Consigne de travail
Dans le texte donné, reprenez sous forme de liste le paragraphe qui commence par « 1. Aux quatre coins du gohonzon », sans perdre ses faits principaux.

Texte donné

Contenu scriptural : |
1. Aux quatre coins du gohonzon : les quatre grands rois du ciel ; les deux Rois de Lumières sont à leur place habituelle : Amour à gauche et Immuable à droite.
2. Colonne centrale : Namu Myōhōrenguékyō et tout en bas la signature-kaō de Nichiren.
3. Étage supérieur : tous les noms des personnages sont précédés de Namu.
En partant du centre à gauche : Shakamuni butsu, Jōgyō bosatsu (bodhisattva Pratique-Pure), Anryūgyō bosatsu (bodhisattva Pratique-Pacificatrice). Et à droite, toujours en partant du centre : Tahō nyorai, Jōgyō bosatsu, Muhengyō bosatsu (bodhisattva Pratique-Illimitée).
4. Étage médian : les noms des quatre bodhisattva et des deux grands auditeurs sont précédés de Namu.

Informations fournies
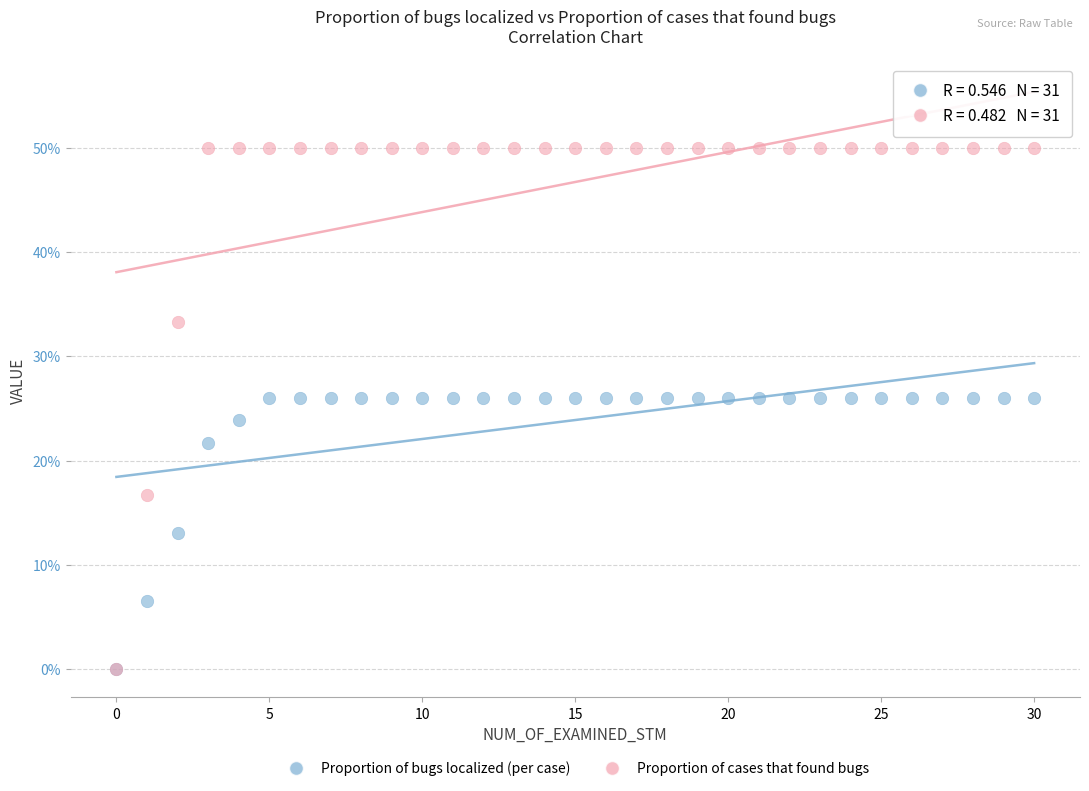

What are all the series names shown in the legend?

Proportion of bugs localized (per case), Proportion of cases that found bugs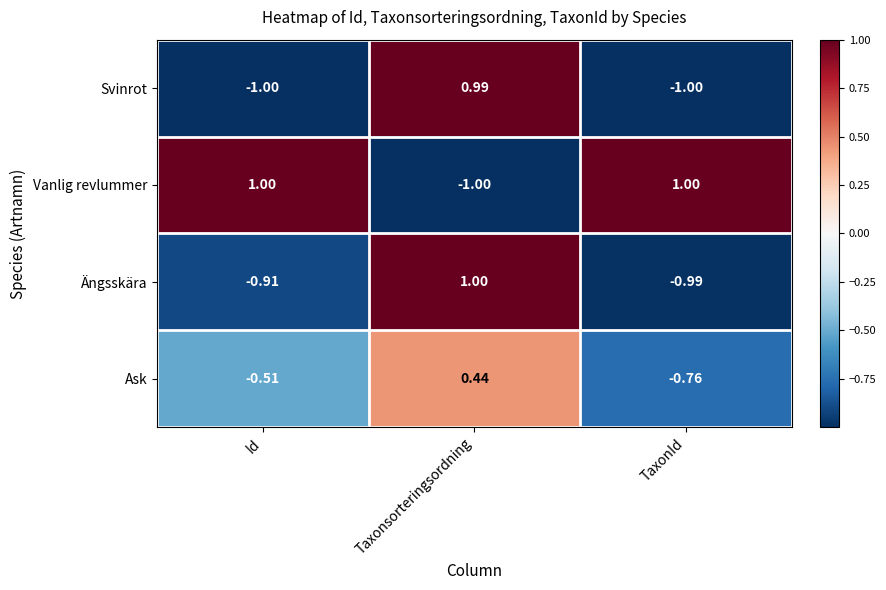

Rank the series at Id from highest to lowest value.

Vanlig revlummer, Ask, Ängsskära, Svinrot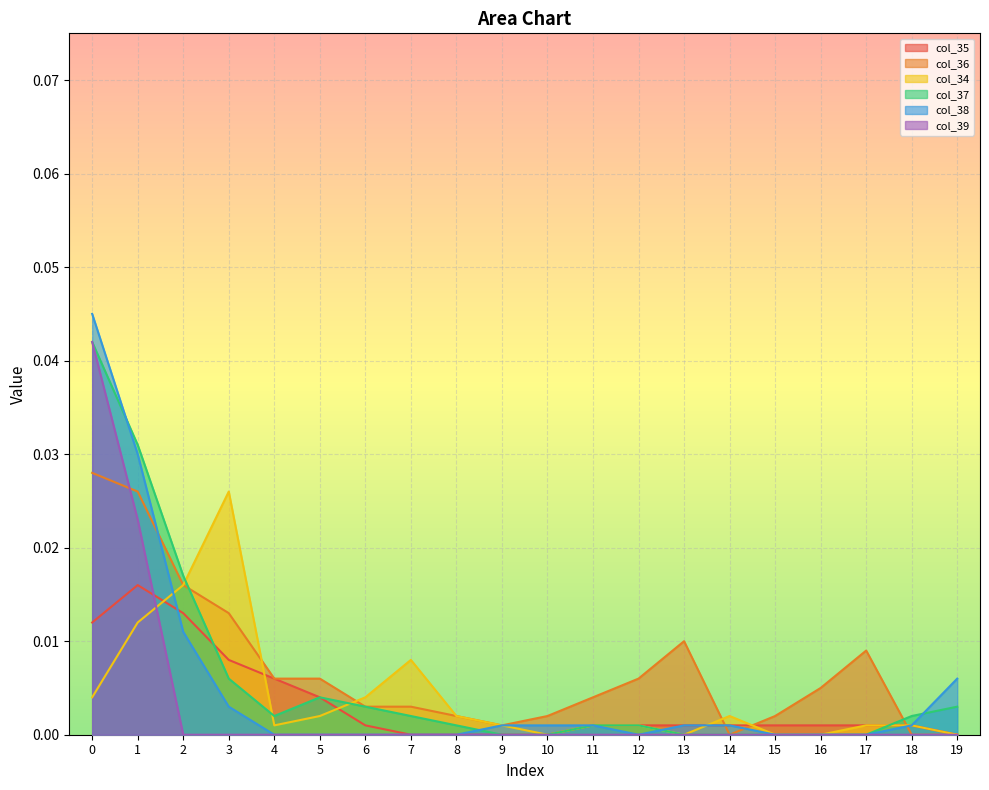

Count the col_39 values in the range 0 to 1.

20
...
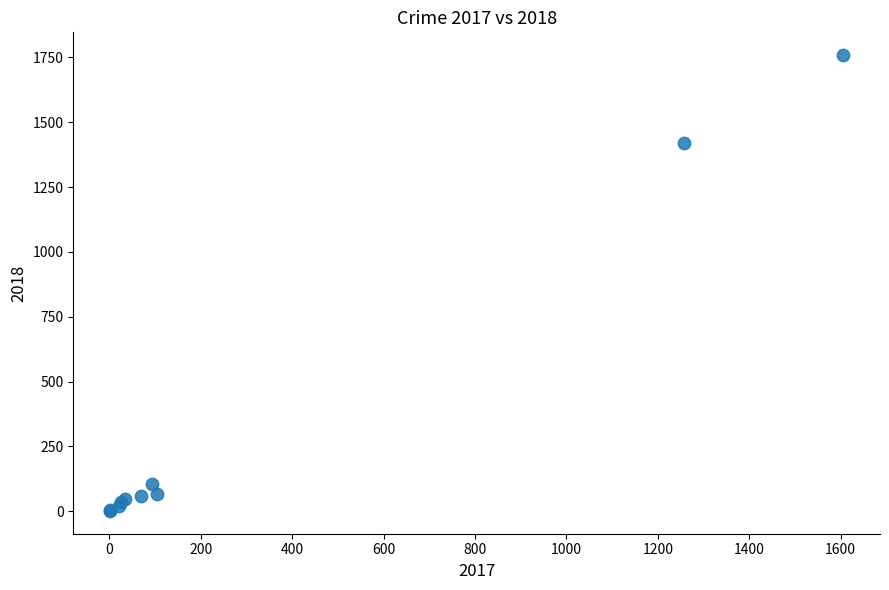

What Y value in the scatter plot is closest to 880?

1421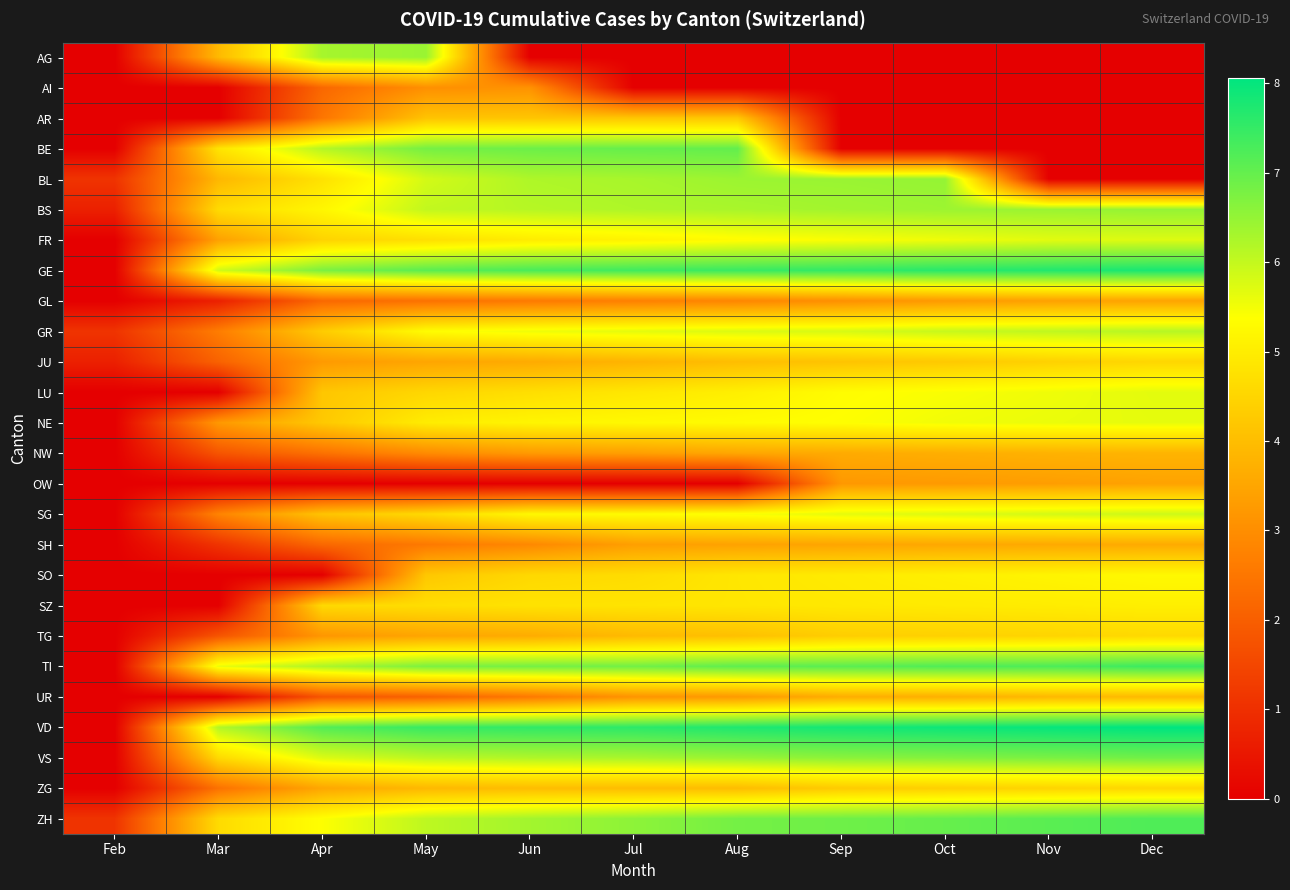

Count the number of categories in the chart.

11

Tâche terminée
- Aux quatre coins du gohonzon : les quatre grands rois du ciel.
- Les deux Rois de Lumières, à leur place habituelle :
  - Amour à gauche ;
  - Immuable à droite.